## SELECTED EXCERPT:
== Segment start ==

# Crime statistics



## Hayseed (Jun 25, 2012)

Why are crime stats so hard to come by? And when I do find them, they are vague. Just "Index Crime" and "Non index Crime".

Wife has a house in her name,which my inlaws reside in. The house is in Cagayan de Oro. It is often said that this is one of the safest cities in the Philippines. But I can't get a really good picture of the crime rate.
I wanted to compare CDO to similar-sized US cities (Denver, Charlotte, Boston, El Paso, Baltimore, Ft Worth, Washington). All the US cities have this information publicly available, and its very clear and concise.

BTW, I'm guessing CDO is SAFER than Baltimore, Washington,Boston, and maybe Charlotte.


----------



## Asian Spirit (Mar 1, 2010)

*CDO Safety Issues*



Hayseed said:


> Why are crime stats so hard to come by? And when I do find them, they are vague. Just "Index Crime" and "Non index Crime".

== Segment end ==

## STORED DATA:
== Segment start ==

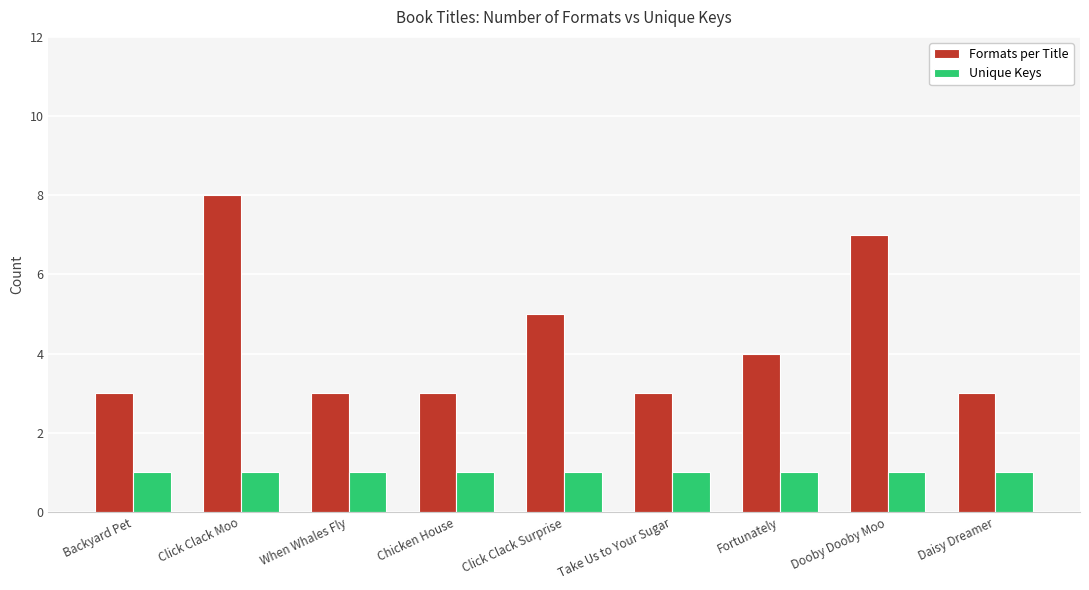

Reading right to left, list all the values displayed in this chart.

Formats per Title: Daisy Dreamer=3	Dooby Dooby Moo=7	Fortunately=4	Take Us to Your Sugar=3	Click Clack Surprise=5	Chicken House=3	When Whales Fly=3	Click Clack Moo=8	Backyard Pet=3
Unique Keys: Daisy Dreamer=1	Dooby Dooby Moo=1	Fortunately=1	Take Us to Your Sugar=1	Click Clack Surprise=1	Chicken House=1	When Whales Fly=1	Click Clack Moo=1	Backyard Pet=1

== Segment end ==

## ABOUT THIS EXERCISE:
Reproduce the entire crime statistics thread word for word, keeping every line and mark unchanged. You can set the listing aside; nothing in it is needed.

## SOLUTION TO THIS EXERCISE:
# Crime statistics



## Hayseed (Jun 25, 2012)

Why are crime stats so hard to come by? And when I do find them, they are vague. Just "Index Crime" and "Non index Crime".

Wife has a house in her name,which my inlaws reside in. The house is in Cagayan de Oro. It is often said that this is one of the safest cities in the Philippines. But I can't get a really good picture of the crime rate.
I wanted to compare CDO to similar-sized US cities (Denver, Charlotte, Boston, El Paso, Baltimore, Ft Worth, Washington). All the US cities have this information publicly available, and its very clear and concise.

BTW, I'm guessing CDO is SAFER than Baltimore, Washington,Boston, and maybe Charlotte.


----------



## Asian Spirit (Mar 1, 2010)

*CDO Safety Issues*



Hayseed said:


> Why are crime stats so hard to come by? And when I do find them, they are vague. Just "Index Crime" and "Non index Crime".